Эмоциональный интимный контакт (здесь и далее имею в виду только больных неврозоподобной шизофренией; в других случаях психотерапевтический контакт имеет иные формы) есть действительно искреннее, достаточно сильное обоюдное чувство, возникающее между пациентом и врачом. Пациент подолгу думает о враче как о старшем друге (даже если пациент старше врача), способном серьезно переживать за него и защищать его в этой «мучительной» для пациента жизни. Одно то, что этот на редкость понимающий его, умно сочувствующий ему психотерапевт-друг есть у него и возможно с ним встретиться, написать ему, согревает пациента, и он нередко, особенно в первые месяцы возникновения эмоционального контакта, постоянно стремится к встрече с врачом (хотя бы в своей душе). А врач испытывает искреннее, сердечное тепло к пациенту, проникнутое достаточно тонким пониманием клиники, природы страдания, испытывает живое желание помочь пациенту. Это желание возможно в известной мере сравнить с подобным профессионально-сердечным желанием хирурга. Однако в отличие от хирурга, психотерапевт имеет дело с душевным страданием, с личностью больного и для создания необходимого интимного контакта живо интересуется жизнью пациента вообще, открывая ему в известных пределах и собственные личностные переживания. Когда контакт сложился, возможно лечебно активировать пациента: он сделает теперь то трудное, но необходимое для него, чего раньше не стал бы делать, поскольку тогда ему нечего было терять.
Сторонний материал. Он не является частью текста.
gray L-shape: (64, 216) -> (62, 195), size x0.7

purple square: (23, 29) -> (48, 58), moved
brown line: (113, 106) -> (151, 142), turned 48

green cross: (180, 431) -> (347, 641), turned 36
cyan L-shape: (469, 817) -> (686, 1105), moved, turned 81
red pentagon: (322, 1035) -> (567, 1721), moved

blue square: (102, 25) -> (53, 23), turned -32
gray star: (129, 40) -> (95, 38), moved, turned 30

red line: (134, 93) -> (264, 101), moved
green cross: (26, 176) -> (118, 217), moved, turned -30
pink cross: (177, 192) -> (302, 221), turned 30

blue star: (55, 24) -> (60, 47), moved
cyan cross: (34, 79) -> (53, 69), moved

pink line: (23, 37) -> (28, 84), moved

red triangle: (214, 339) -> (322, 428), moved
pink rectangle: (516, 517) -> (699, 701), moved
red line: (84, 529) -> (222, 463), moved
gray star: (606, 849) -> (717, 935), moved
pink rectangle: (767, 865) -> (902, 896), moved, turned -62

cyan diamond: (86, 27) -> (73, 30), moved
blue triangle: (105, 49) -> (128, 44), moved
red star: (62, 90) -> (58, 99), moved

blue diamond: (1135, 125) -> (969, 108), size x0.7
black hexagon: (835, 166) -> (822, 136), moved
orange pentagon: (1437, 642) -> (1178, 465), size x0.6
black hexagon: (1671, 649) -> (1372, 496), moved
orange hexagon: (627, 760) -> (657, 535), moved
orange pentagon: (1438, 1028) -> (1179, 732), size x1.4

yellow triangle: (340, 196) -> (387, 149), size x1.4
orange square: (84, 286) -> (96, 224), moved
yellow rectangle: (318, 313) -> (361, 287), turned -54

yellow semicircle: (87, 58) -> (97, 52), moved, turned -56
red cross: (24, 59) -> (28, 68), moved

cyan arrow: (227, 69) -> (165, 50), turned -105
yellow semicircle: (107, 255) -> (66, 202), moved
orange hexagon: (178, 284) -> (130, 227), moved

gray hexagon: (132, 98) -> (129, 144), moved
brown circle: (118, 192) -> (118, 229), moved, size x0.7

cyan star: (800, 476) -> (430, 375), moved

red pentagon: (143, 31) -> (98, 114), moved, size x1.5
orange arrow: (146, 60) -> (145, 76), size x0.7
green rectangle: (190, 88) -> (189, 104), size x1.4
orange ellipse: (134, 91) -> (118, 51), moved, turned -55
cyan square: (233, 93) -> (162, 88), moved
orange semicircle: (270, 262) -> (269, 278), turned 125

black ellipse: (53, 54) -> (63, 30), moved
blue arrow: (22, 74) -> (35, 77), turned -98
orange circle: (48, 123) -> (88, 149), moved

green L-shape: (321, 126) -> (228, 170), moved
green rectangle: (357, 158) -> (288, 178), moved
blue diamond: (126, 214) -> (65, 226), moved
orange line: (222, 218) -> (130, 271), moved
Таким образом, эмоциональный интимный контакт с больным шизофренией («терапевтическая любовь» как нередко называют это на Западе) не есть «притворная любовь врача», не есть игра или своего рода безнравственное иезуитство, шантаж («не пойдешь на работу — перестану любить»). Это искренняя любовь, но психотерапевтически-профессиональная, любовь за болезнь (с сочувственным проникновением в клиническую картину страдания). И чем сильнее эта целебная любовь, тем отчетливее должна быть дистанция, преломляющая отношения пациента с врачом в духе психотерапевтического искусства, напоминающая о том, что это не дружба и любовь в обычном, жизненном смысле, дистанция, вследствие которой пациент (во всяком случае со временем) перестанет просить о частых встречах и расстанется с надеждами на то, что можно встретиться со своим врачом и вне медицинского учреждения, пойти с ним в театр, в гости, увидеть его «в домашних тапочках» и т. п. На первых порах эмоционального контакта пациенты нередко запутываются в эмоциональных отношениях с врачом, ревнуют врача («для того, чтобы помочь, нужно столько души и времени, а нас у вас легион»). Однако со временем обычно все становится на свои места, и пациенты уже и сами утверждаются в том, что иначе, ближе нельзя и не надо. Там же, где исчезает дистанция и лечение превращается в жизнь — обычную дружбу, любовь, — там кончается психотерапевтическое искусство, возможны трагедии, как случалось и случается это с «дикими» (фрейдовский термин) психоаналитиками, шагнувшими в интимную близость со своими пациентками.